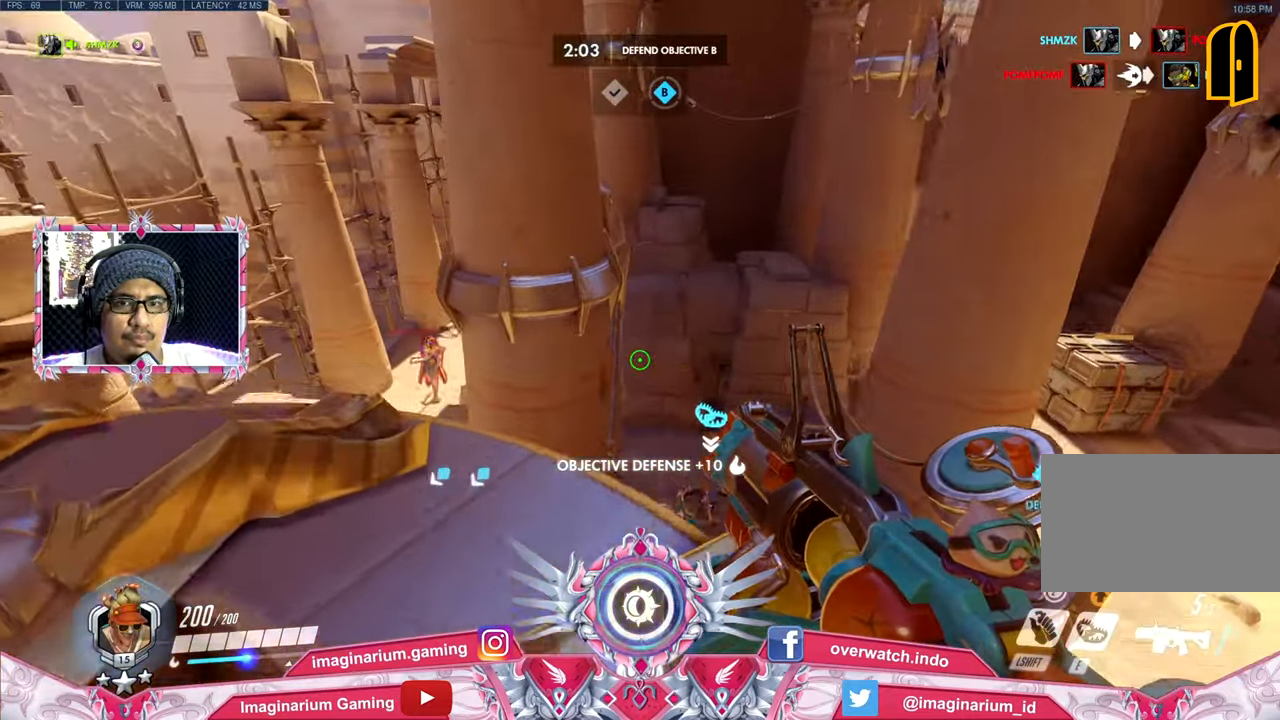
{"keys": [], "mouse": [], "events": [[250, "a", "up"], [250, "mouse_left", "down"], [334, "w", "up"], [384, "mouse_left", "up"]]}
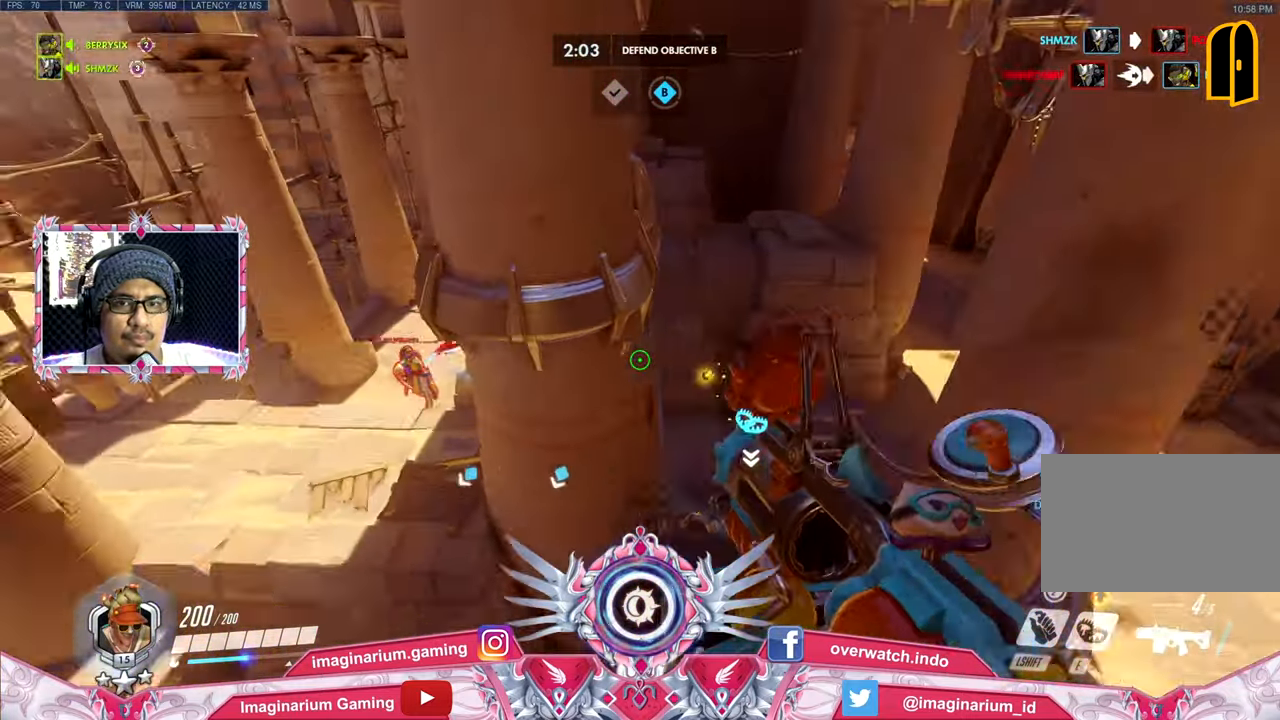
{"keys": [], "mouse": ["left"], "events": [[34, "s", "down"], [84, "d", "down"], [117, "d", "up"], [217, "a", "down"], [351, "a", "up"], [351, "mouse_left", "down"], [451, "s", "up"]]}
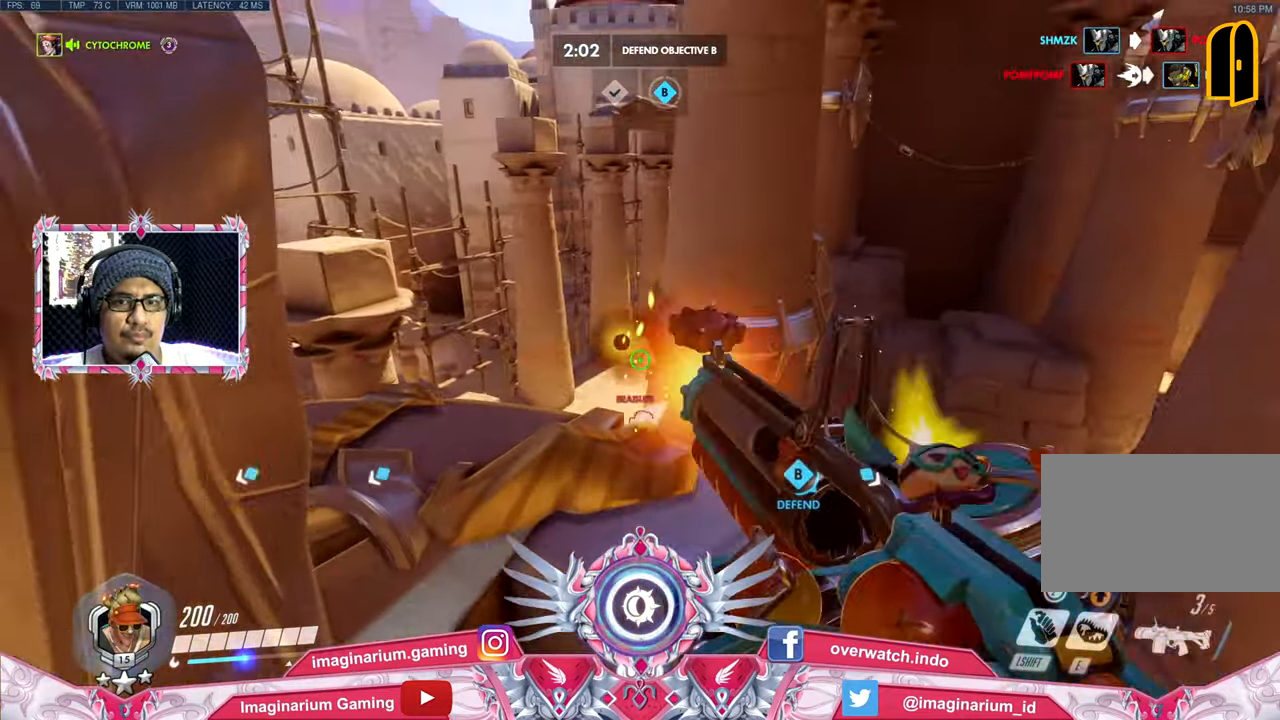
{"keys": [], "mouse": ["left"], "events": [[117, "w", "down"], [217, "mouse_left", "up"], [317, "a", "down"], [400, "a", "up"], [400, "w", "up"], [450, "mouse_left", "down"]]}
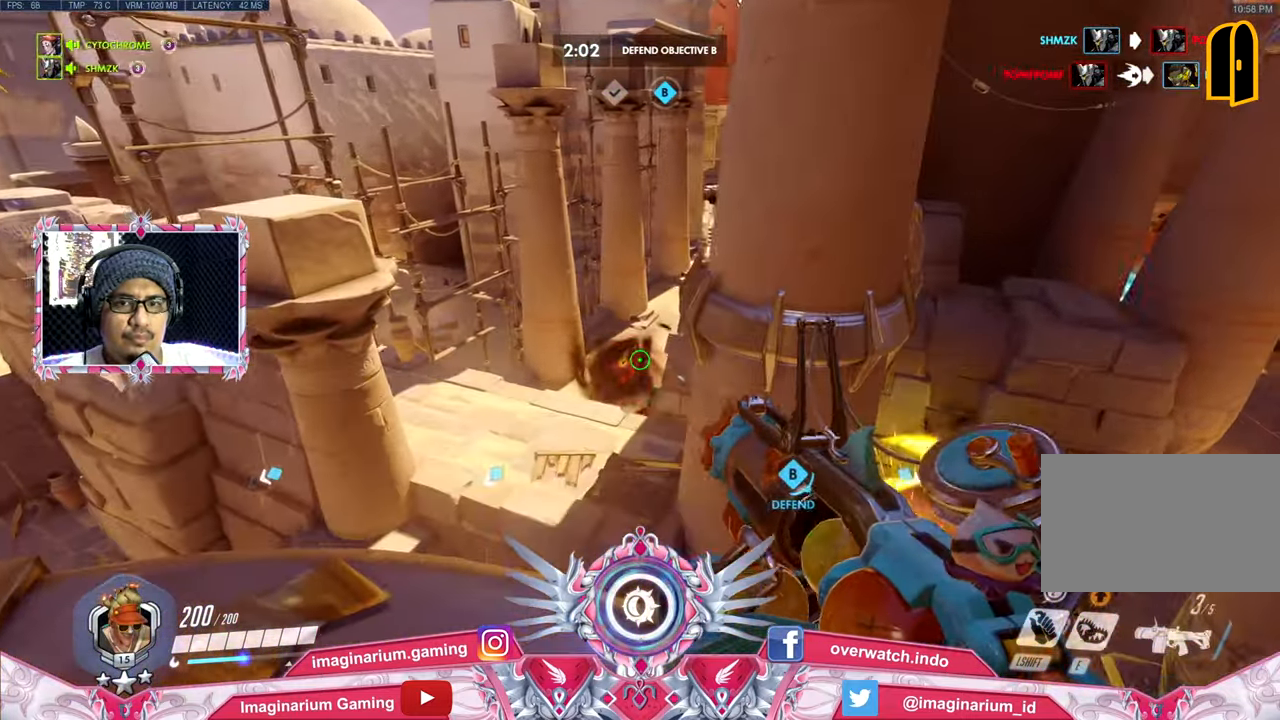
{"keys": [], "mouse": ["left"], "events": [[50, "s", "down"], [284, "s", "up"], [417, "w", "down"], [467, "w", "up"]]}
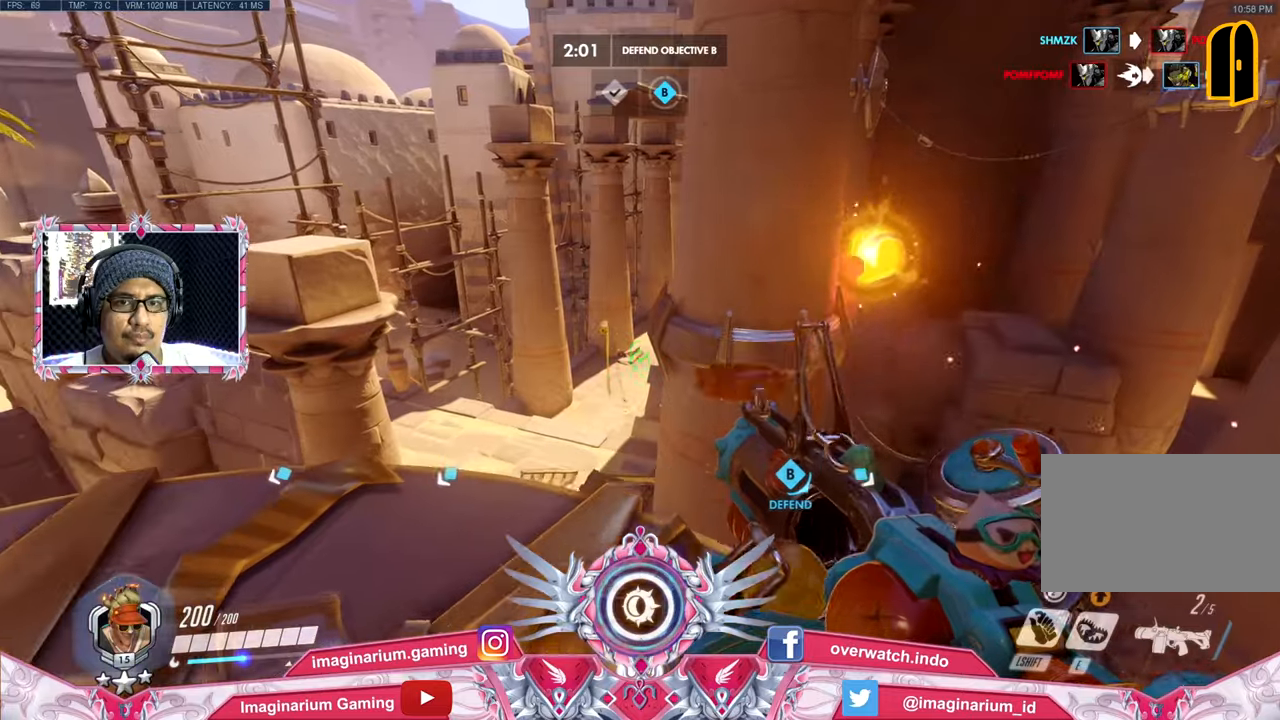
{"keys": ["a", "s"], "mouse": [], "events": [[67, "mouse_left", "up"], [100, "a", "down"], [100, "s", "down"], [250, "a", "up"], [300, "mouse_left", "down"], [434, "mouse_left", "up"], [484, "a", "down"]]}
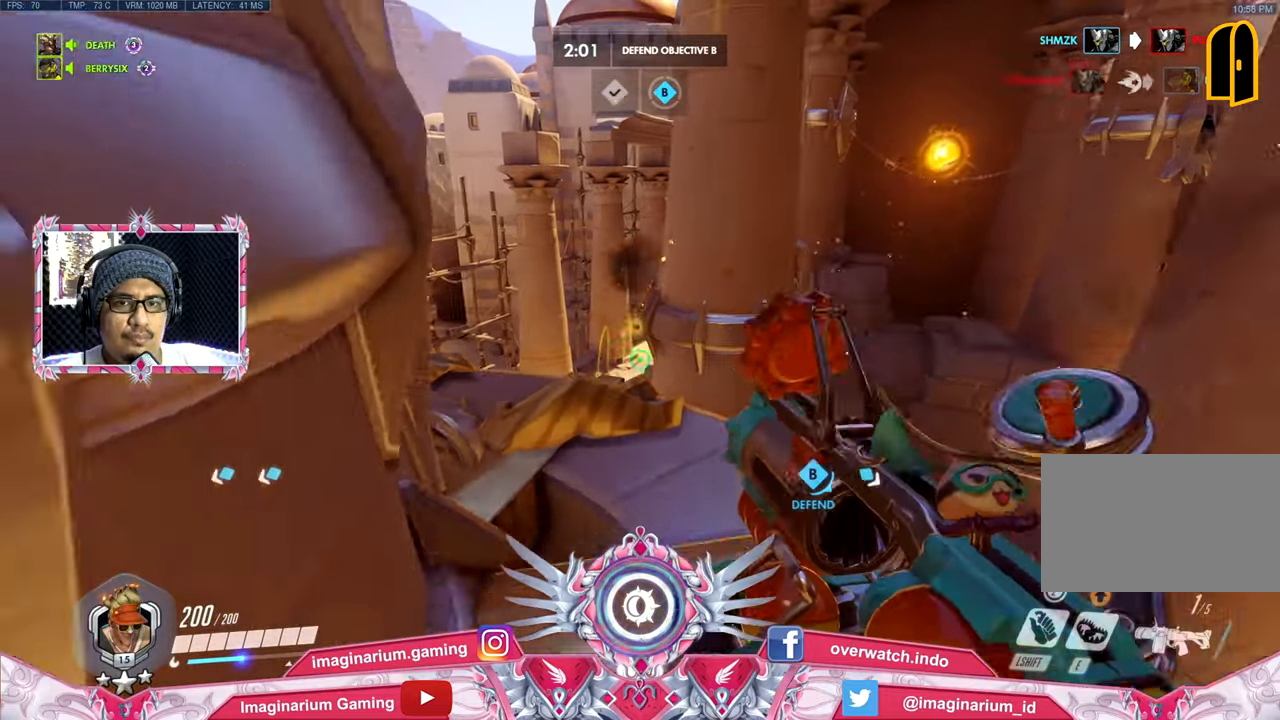
{"keys": [], "mouse": [], "events": [[33, "r", "down"], [166, "r", "up"], [166, "s", "up"], [400, "a", "up"]]}
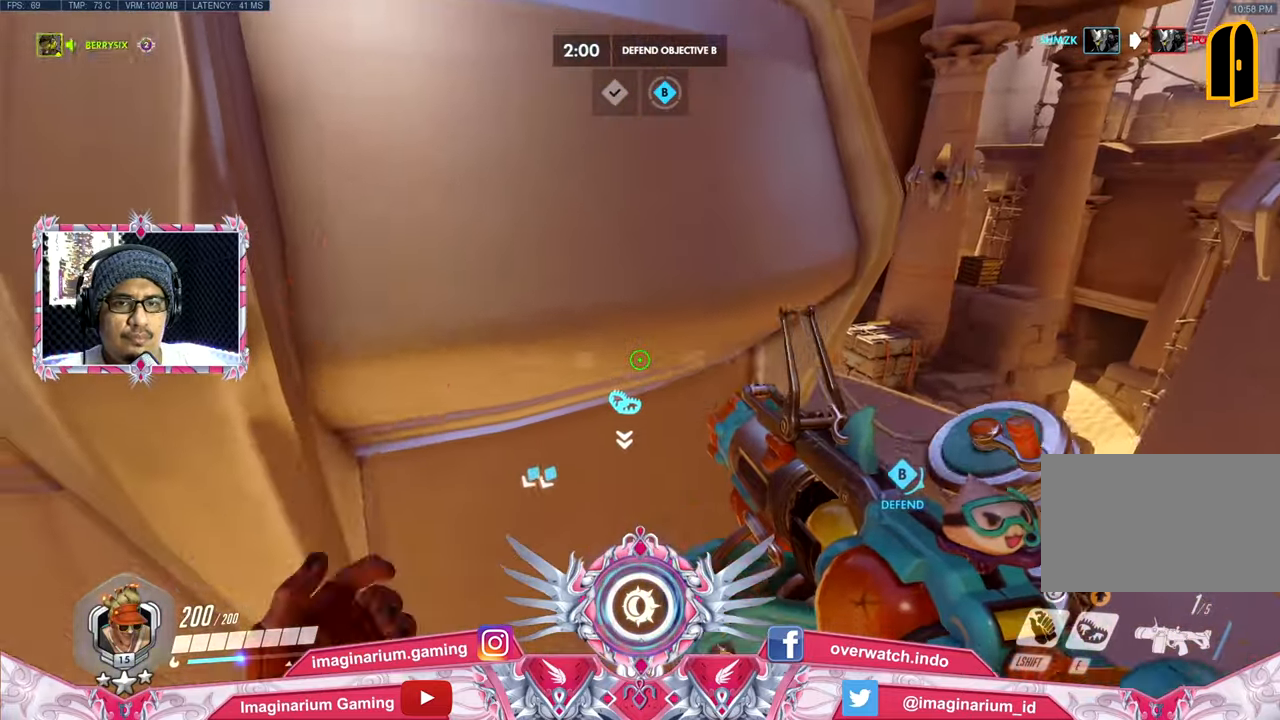
{"keys": ["a"], "mouse": [], "events": [[317, "a", "down"]]}
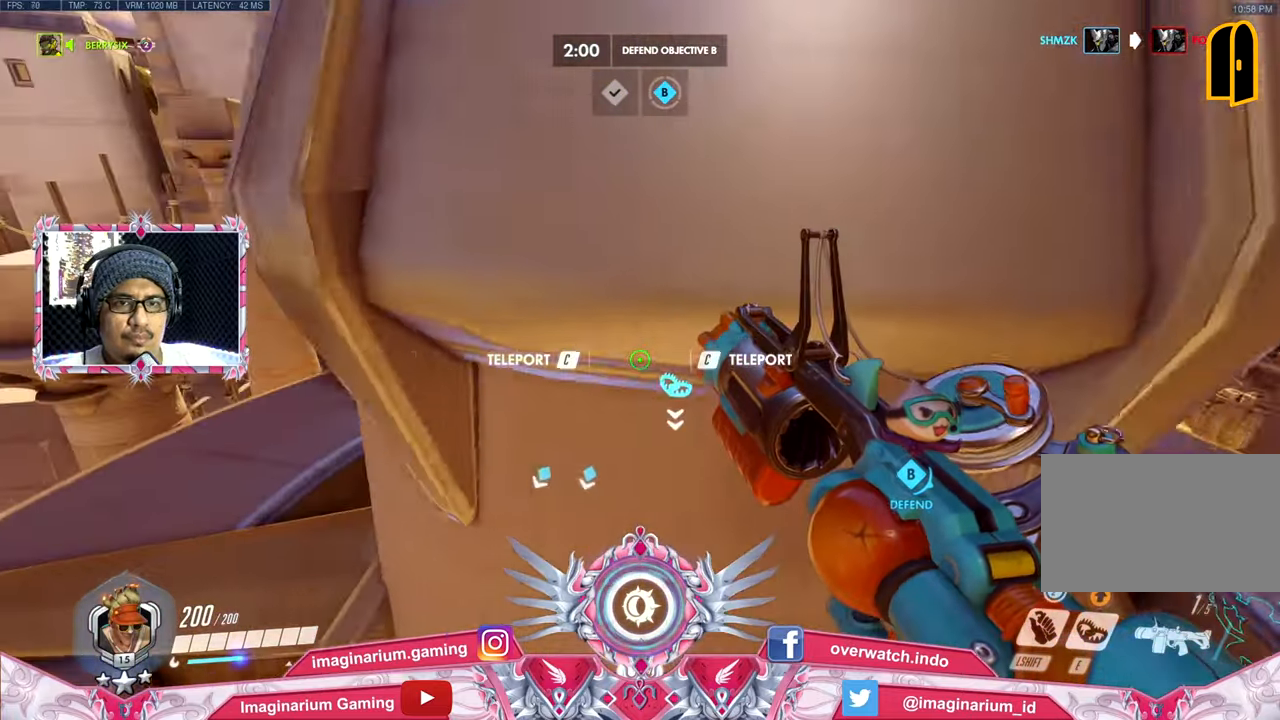
{"keys": ["w"], "mouse": [], "events": [[150, "a", "up"], [350, "a", "down"], [350, "w", "down"], [483, "a", "up"]]}
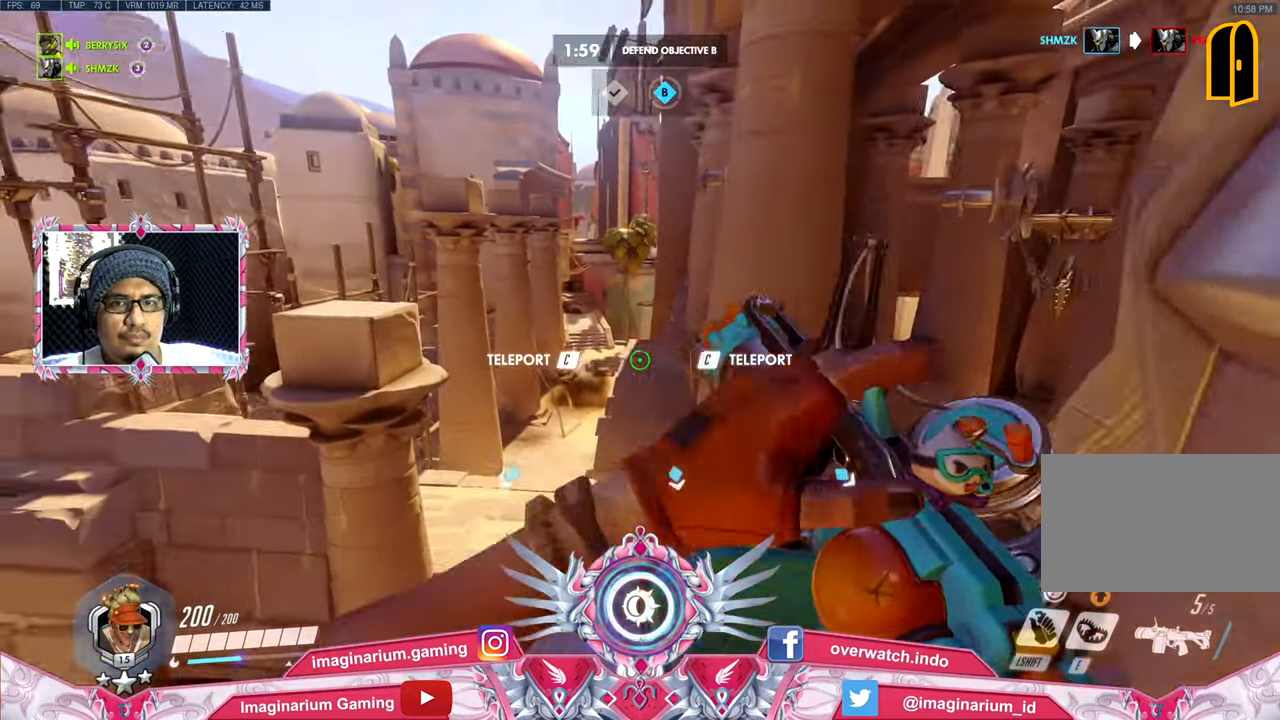
{"keys": ["s"], "mouse": ["left"], "events": [[217, "w", "up"], [401, "mouse_left", "down"], [451, "s", "down"]]}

Work request: Everything in the listing must be copied exactly except the pictures.

Solved exercise:
{"keys": [], "mouse": [], "events": [[250, "a", "up"], [250, "mouse_left", "down"], [334, "w", "up"], [384, "mouse_left", "up"]]}
{"keys": [], "mouse": ["left"], "events": [[34, "s", "down"], [84, "d", "down"], [117, "d", "up"], [217, "a", "down"], [351, "a", "up"], [351, "mouse_left", "down"], [451, "s", "up"]]}
{"keys": [], "mouse": ["left"], "events": [[117, "w", "down"], [217, "mouse_left", "up"], [317, "a", "down"], [400, "a", "up"], [400, "w", "up"], [450, "mouse_left", "down"]]}
{"keys": [], "mouse": ["left"], "events": [[50, "s", "down"], [284, "s", "up"], [417, "w", "down"], [467, "w", "up"]]}
{"keys": ["a", "s"], "mouse": [], "events": [[67, "mouse_left", "up"], [100, "a", "down"], [100, "s", "down"], [250, "a", "up"], [300, "mouse_left", "down"], [434, "mouse_left", "up"], [484, "a", "down"]]}
{"keys": [], "mouse": [], "events": [[33, "r", "down"], [166, "r", "up"], [166, "s", "up"], [400, "a", "up"]]}
{"keys": ["a"], "mouse": [], "events": [[317, "a", "down"]]}
{"keys": ["w"], "mouse": [], "events": [[150, "a", "up"], [350, "a", "down"], [350, "w", "down"], [483, "a", "up"]]}
{"keys": ["s"], "mouse": ["left"], "events": [[217, "w", "up"], [401, "mouse_left", "down"], [451, "s", "down"]]}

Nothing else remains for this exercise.